Federal prosecutors in New York have asked a federal judge to revoke bail for indicted Rudy Giuliani associate Lev Parnas and jail him while he awaits trial, alleging in a court filing Wednesday that he failed to disclose $1 million he received from a Russian bank account the month before he was charged.

According to prosecutors, Parnas also made false statements to the government about his assets and income and misled his pretrial services officer in Florida about whether he had been granted permission by the court to leave his house.

In one instance, prosecutors said, Parnas earned $200,000 over the course of three months from a law firm and put it into an account in his wife’s name, but told the government that he received $50,000 annually from the firm.

The law firm diGenova & Toensing — which represents Ukrainian oligarch Dmytro Firtash, who is living in Austria while fighting bribery charges in the US — has said it hired Parnas as a translator to communicate with Firtash, who doesn’t speak English.

Parnas, a Soviet-born American businessman, was indicted in October along with three others for allegedly funneling foreign money into US elections. Parnas has pleaded not guilty. The federal judge who set his bail ordered home detention at Parnas’s residence in Florida.

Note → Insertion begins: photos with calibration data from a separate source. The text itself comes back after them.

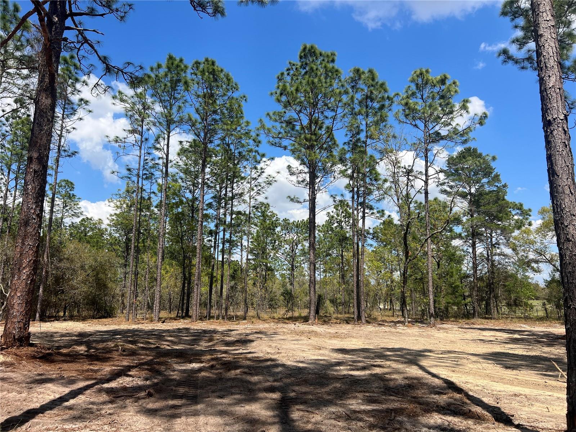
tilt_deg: +9.9
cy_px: 216
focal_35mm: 26
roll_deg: -0.4
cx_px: 288
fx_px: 433
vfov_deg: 53.1
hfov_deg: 67.3
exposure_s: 1/3968
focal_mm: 5.7
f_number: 1.5
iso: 50
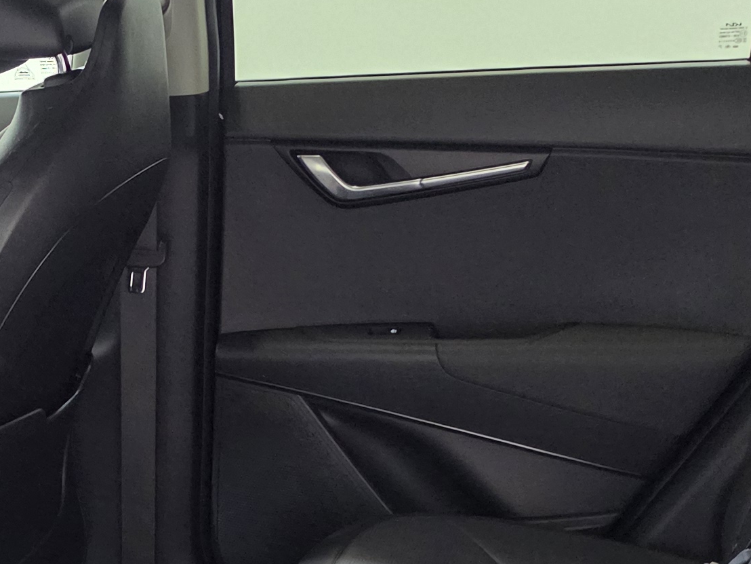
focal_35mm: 83
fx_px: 1801
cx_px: 236
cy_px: 673
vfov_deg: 17.0
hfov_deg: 23.4
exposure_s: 1/100
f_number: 1.4
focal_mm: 6.5
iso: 1250
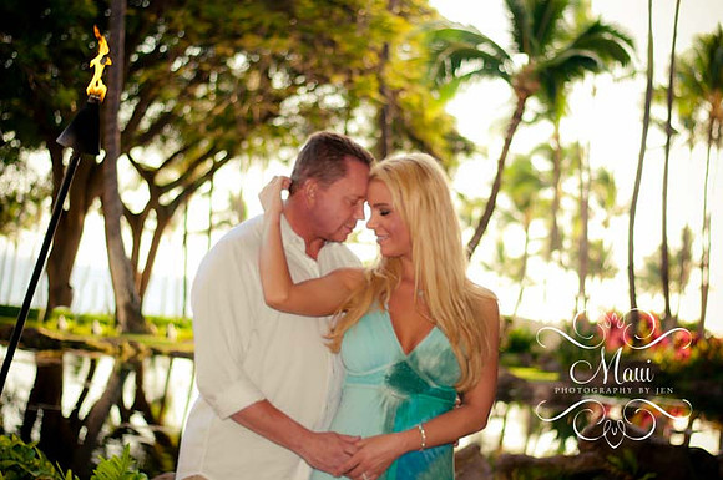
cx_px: 362
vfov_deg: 18.1
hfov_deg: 27.0
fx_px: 1504
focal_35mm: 75
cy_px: 240
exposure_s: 1/400
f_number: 1.8
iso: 200
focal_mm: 50
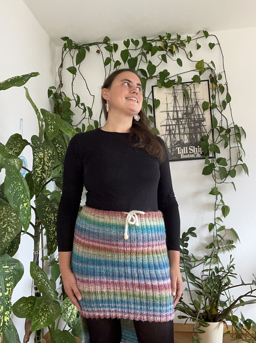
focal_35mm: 30
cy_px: 172
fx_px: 297
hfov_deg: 46.7
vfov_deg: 60.0
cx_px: 128
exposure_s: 1/60
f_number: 2.2
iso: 250
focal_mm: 2.71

Parnas and one his co-defendants, Igor Fruman, are linked closely with Giuliani, President Donald Trump’s personal attorney. For months, they aided Giuliani’s effort to compile what he has claimed is damaging information on Trump’s political rival, Democratic presidential candidate Joe Biden, whose son, Hunter Biden, was on the board of Ukrainian energy company Burisma. That effort stands at the center of the House of Representatives’ impeachment inquiry.

Prosecutors made allegations in the filing Wednesday that extend beyond Parnas himself. They accused one of Parnas’s attorneys of giving incomplete or not fully accurate information to the government about Parnas’s assets and income. And they said one of his attorneys misrepresented to Parnas’s pretrial services officer whether Parnas had been granted a modification to his bail.

Prosecutors didn’t identify in the filing which of Parnas’s two attorneys provided the allegedly false information, nor did they disclose any additional details about the $1 million payment Parnas allegedly received from the Russian account in September.

“We’ve received the government’s filing, we disagree with it in material respects, we will be filing our reply in writing and we look forward to addressing these claims with the court,” Joseph A Bondy, one of Parnas’s attorneys, said in a statement.

In their filing, as they have in court, prosecutors emphasized that they consider Parnas a “significant flight risk,” adding that his apparent misrepresentations to the government have intensified their concerns.

“His efforts to mislead Pretrial Services and the Government regarding his assets and income in an effort to gain his release — when coupled with his most recent effort to mislead Pretrial Services regarding the conditions of his release— only serve to compound the already-extreme flight risk that he poses,” they wrote.